=== WHAT THIS TASK INVOLVES ===
Put every line from the records into a Markdown table with the columns "Row" and "Text", giving each line a row number and skipping blank lines.

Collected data
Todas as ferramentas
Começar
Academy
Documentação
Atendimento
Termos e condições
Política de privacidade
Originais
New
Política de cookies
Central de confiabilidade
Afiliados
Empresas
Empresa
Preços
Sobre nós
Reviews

=== RESPONSE ===
| Row | Text |
|---|---|
| 1 | Todas as ferramentas |
| 2 | Começar |
| 3 | Academy |
| 4 | Documentação |
| 5 | Atendimento |
| 6 | Termos e condições |
| 7 | Política de privacidade |
| 8 | Originais |
| 9 | New |
| 10 | Política de cookies |
| 11 | Central de confiabilidade |
| 12 | Afiliados |
| 13 | Empresas |
| 14 | Empresa |
| 15 | Preços |
| 16 | Sobre nós |
| 17 | Reviews |